**DIRECTIONS FOR THIS TASK**:
Would you repeat exactly the part of the listing below that runs from the line containing "U.S. Territories |" down to the line containing "U: Unavailable —", inclusive, and nothing else?

**TASK INPUT**:
□ □ □ □

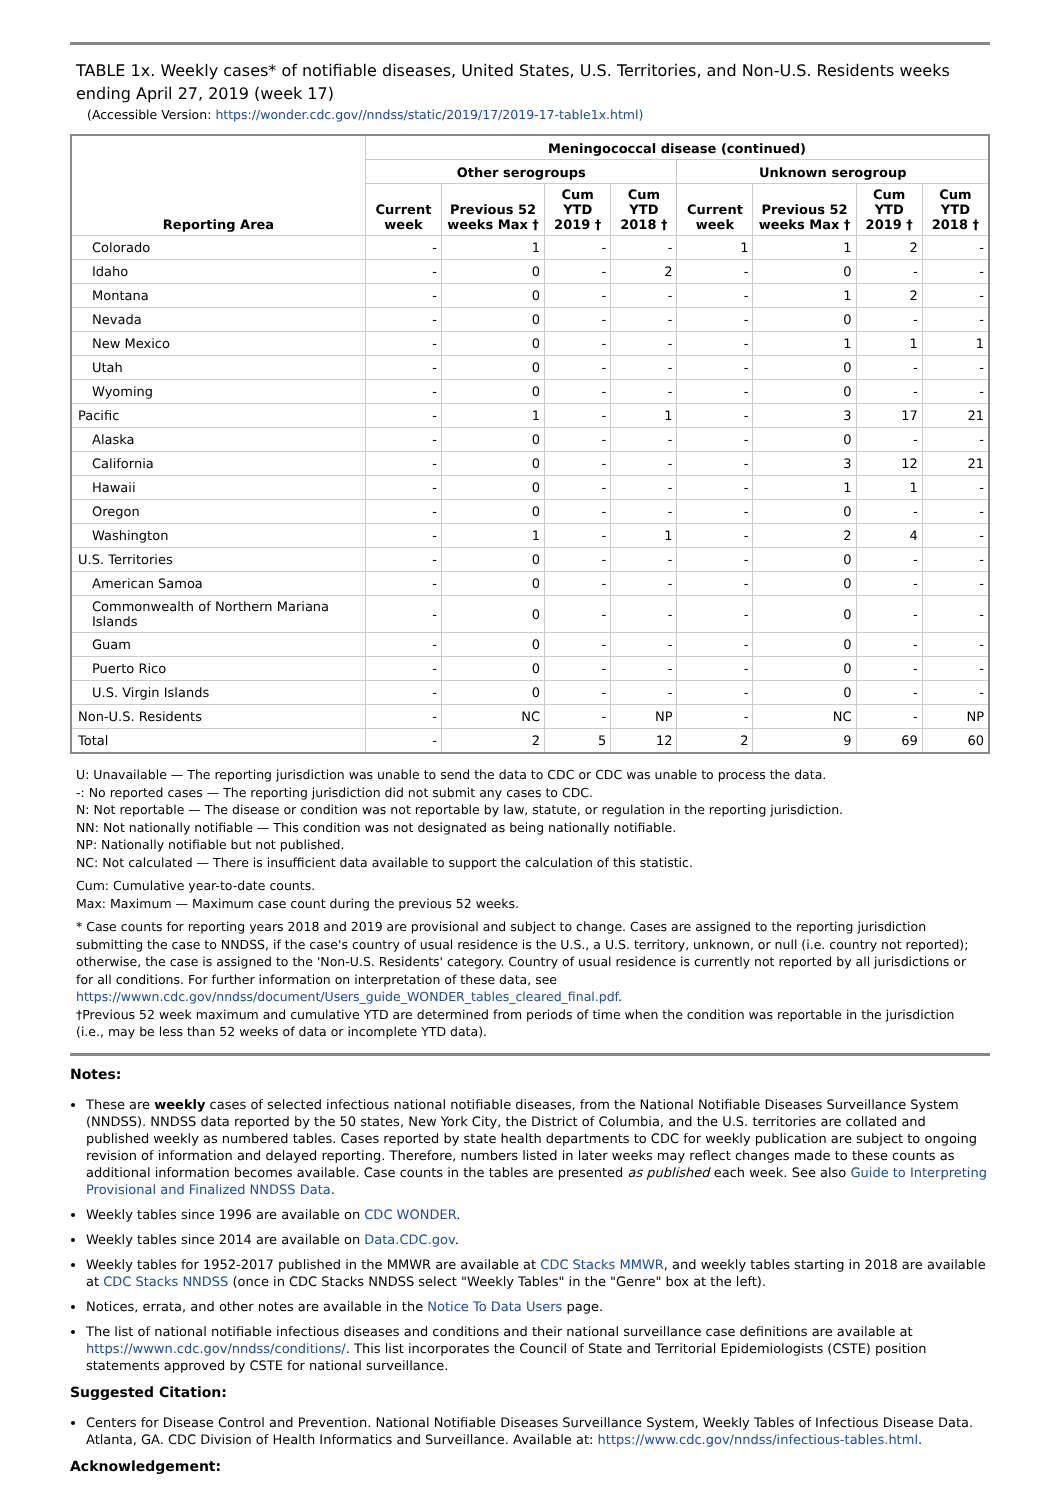TABLE 1x. Weekly cases* of notifiable diseases, United States, U.S. Territories, and Non-U.S. Residents weeks ending April 27, 2019 (week 17)
(Accessible Version: https://wonder.cdc.gov//nndss/static/2019/17/2019-17-table1x.html)
| Reporting Area | Meningococcal disease (continued) | | | | | | | |
| --- | --- | --- | --- | --- | --- | --- | --- | --- |
| | Other serogroups | | | | Unknown serogroup | | | |
| | Current week | Previous 52 weeks Max † | Cum YTD 2019 † | Cum YTD 2018 † | Current week | Previous 52 weeks Max † | Cum YTD 2019 † | Cum YTD 2018 † |
| Colorado | - | 1 | - | - | 1 | 1 | 2 | - |
| Idaho | - | 0 | - | 2 | - | 0 | - | - |
| Montana | - | 0 | - | - | - | 1 | 2 | - |
| Nevada | - | 0 | - | - | - | 0 | - | - |
| New Mexico | - | 0 | - | - | - | 1 | 1 | 1 |
| Utah | - | 0 | - | - | - | 0 | - | - |
| Wyoming | - | 0 | - | - | - | 0 | - | - |
| Pacific | - | 1 | - | 1 | - | 3 | 17 | 21 |
| Alaska | - | 0 | - | - | - | 0 | - | - |
| California | - | 0 | - | - | - | 3 | 12 | 21 |
| Hawaii | - | 0 | - | - | - | 1 | 1 | - |
| Oregon | - | 0 | - | - | - | 0 | - | - |
| Washington | - | 1 | - | 1 | - | 2 | 4 | - |
| U.S. Territories | - | 0 | - | - | - | 0 | - | - |
| American Samoa | - | 0 | - | - | - | 0 | - | - |
| Commonwealth of Northern Mariana Islands | - | 0 | - | - | - | 0 | - | - |
| Guam | - | 0 | - | - | - | 0 | - | - |
| Puerto Rico | - | 0 | - | - | - | 0 | - | - |
| U.S. Virgin Islands | - | 0 | - | - | - | 0 | - | - |
| Non-U.S. Residents | - | NC | - | NP | - | NC | - | NP |
| Total | - | 2 | 5 | 12 | 2 | 9 | 69 | 60 |
U: Unavailable — The reporting jurisdiction was unable to send the data to CDC or CDC was unable to process the data.
-: No reported cases — The reporting jurisdiction did not submit any cases to CDC.
N: Not reportable — The disease or condition was not reportable by law, statute, or regulation in the reporting jurisdiction.
NN: Not nationally notifiable — This condition was not designated as being nationally notifiable.
NP: Nationally notifiable but not published.
NC: Not calculated — There is insufficient data available to support the calculation of this statistic.
Cum: Cumulative year-to-date counts.
Max: Maximum — Maximum case count during the previous 52 weeks.
* Case counts for reporting years 2018 and 2019 are provisional and subject to change. Cases are assigned to the reporting jurisdiction submitting the case to NNDSS, if the case's country of usual residence is the U.S., a U.S. territory, unknown, or null (i.e. country not reported); otherwise, the case is assigned to the 'Non-U.S. Residents' category. Country of usual residence is currently not reported by all jurisdictions or for all conditions. For further information on interpretation of these data, see https://wwwn.cdc.gov/nndss/document/Users_guide_WONDER_tables_cleared_final.pdf.
†Previous 52 week maximum and cumulative YTD are determined from periods of time when the condition was reportable in the jurisdiction (i.e., may be less than 52 weeks of data or incomplete YTD data).
Notes:
These are weekly cases of selected infectious national notifiable diseases, from the National Notifiable Diseases Surveillance System (NNDSS). NNDSS data reported by the 50 states, New York City, the District of Columbia, and the U.S. territories are collated and published weekly as numbered tables. Cases reported by state health departments to CDC for weekly publication are subject to ongoing revision of information and delayed reporting. Therefore, numbers listed in later weeks may reflect changes made to these counts as additional information becomes available. Case counts in the tables are presented as published each week. See also Guide to Interpreting Provisional and Finalized NNDSS Data.
Weekly tables since 1996 are available on CDC WONDER.
Weekly tables since 2014 are available on Data.CDC.gov.
Weekly tables for 1952-2017 published in the MMWR are available at CDC Stacks MMWR, and weekly tables starting in 2018 are available at CDC Stacks NNDSS (once in CDC Stacks NNDSS select "Weekly Tables" in the "Genre" box at the left).
Notices, errata, and other notes are available in the Notice To Data Users page.
The list of national notifiable infectious diseases and conditions and their national surveillance case definitions are available at https://wwwn.cdc.gov/nndss/conditions/. This list incorporates the Council of State and Territorial Epidemiologists (CSTE) position statements approved by CSTE for national surveillance.
Suggested Citation:
Centers for Disease Control and Prevention. National Notifiable Diseases Surveillance System, Weekly Tables of Infectious Disease Data. Atlanta, GA. CDC Division of Health Informatics and Surveillance. Available at: https://www.cdc.gov/nndss/infectious-tables.html.
Acknowledgement:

□ □ □ □

**SOLUTION FOR THIS EXERCISE**:
| U.S. Territories | - | 0 | - | - | - | 0 | - | - |
| American Samoa | - | 0 | - | - | - | 0 | - | - |
| Commonwealth of Northern Mariana Islands | - | 0 | - | - | - | 0 | - | - |
| Guam | - | 0 | - | - | - | 0 | - | - |
| Puerto Rico | - | 0 | - | - | - | 0 | - | - |
| U.S. Virgin Islands | - | 0 | - | - | - | 0 | - | - |
| Non-U.S. Residents | - | NC | - | NP | - | NC | - | NP |
| Total | - | 2 | 5 | 12 | 2 | 9 | 69 | 60 |
U: Unavailable — The reporting jurisdiction was unable to send the data to CDC or CDC was unable to process the data.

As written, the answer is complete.